KDDI2011年3月期中間決算はほぼ横這いの減収減益――固定通信事業で2Qの営業利益黒字化を達成

KDDIの2011年3月期上期決算は減収減益だったが、固定通信事業の営業利益が第2四半期で黒字化を達成。通期での黒字化も見えてきた。

KDDIは2010年10月22日、2011年3月期の上期決算を発表した。それによると、連結ベースの営業収益は前年同期比0.3%減の1兆7184億円、営業利益は同1.2%減の2479億円とほぼ横這いながら減収減益だった。

連結決算の内容 (クリックで拡大)

セグメント別では、移動通信事業の営業収益は前年同期比2.4%減の1兆3052億円、営業利益は同9.0%減の2477億円だった。シンプルコースへの移行拡大にともなう音声ARPU減が大きく影響し、スマートフォン投入の遅れ等の原因でデータARPUで音声ARPUの減少分を補えなかった。9月末のau契約数は3229万1000件で、累計シェアは28.0%となった。

固定通信事業の営業利益は前年同期比5.7%増の4385億円、営業損失は同186億円改善の37億円だった。だが小野寺正社長兼会長は、「第2四半期だけでみると、四半期ベースの営業利益は17億円と、黒字化を達成した」と語った。ちなみに、四半期ベースでの固定通信事業の黒字は2005年3月期の第3四半期以来という。9月末のFTTH契約数は174万1000件。
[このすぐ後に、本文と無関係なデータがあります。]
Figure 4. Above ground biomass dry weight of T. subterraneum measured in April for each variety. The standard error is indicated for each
また、9月28日にはケーブルプラス電話の提携CATV局が100局を突破し、9月末の契約数も115万2000件となった。

移動通信事業の決算内容 (クリックで拡大) 固定通信事業の決算内容 (クリックで拡大)

さらにKDDIは、この日開催した取締役会で、総額1000億円または23万株を上限とする自己株式の取得を決定した。取得期間は10月25日~2011年3月31日まで。小野寺社長は、「自社株買いをすることで、我々自身が“KDDIはまだまだ伸びると思っている”というメッセージを込めた」と語った。
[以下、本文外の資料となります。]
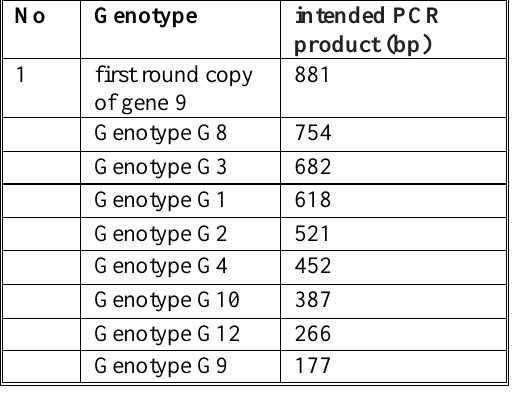
Table 6.The PCR primer sequence .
下期について小野寺社長は、「市場や収益構造が大きく変化するなかでの持続的成長へ向けた事業構造改革をより推進していく」という。そのうえで、移動通信事業では、「スマートフォンの強化と電子ブックリーダー、Wi-Fiルーター、タブレット型端末等の新たなデバイスを積極投入」「データ利用推進、データARPU向上に向けた取り組みのさらなる推進」等、固定通信事業では「営業利益の通期ベースでの黒字化の実現」「J:COMとの事業シナジー実現に向けた取り組みのさらなる推進」等の課題を挙げた。

「IS03」で他社ユーザーを奪い取る

小野寺社長は、質疑応答でスマートフォン投入の遅れの原因に言及。「我々の力の入れ方がフィーチャーフォンに偏っていたため」と語った。さらに「スマートフォンについては、フィーチャーフォンから乗り換えられる形を取るべきと考えていた。例えばFeliCaやワンセグ等、お客様が必要とする機能を持ったものを最初から出そうと思っていたことも遅れた理由の1つ」と説明したうえで、「グローバルなスマートフォンを投入する手はあったと思う」と語った。

スマートフォン投入遅れの影響については、純増数の伸び悩みに加え、「他社への流出が出てしまったことが大きな問題だった」という。だが、11月下旬以降に発売する予定の「IS03」には従来のフィーチャーフォンの機能をほとんど搭載しており、「単純にお客様の流出を止めるだけでなく、他社から奪い取るというのも大きなターゲット」と語った。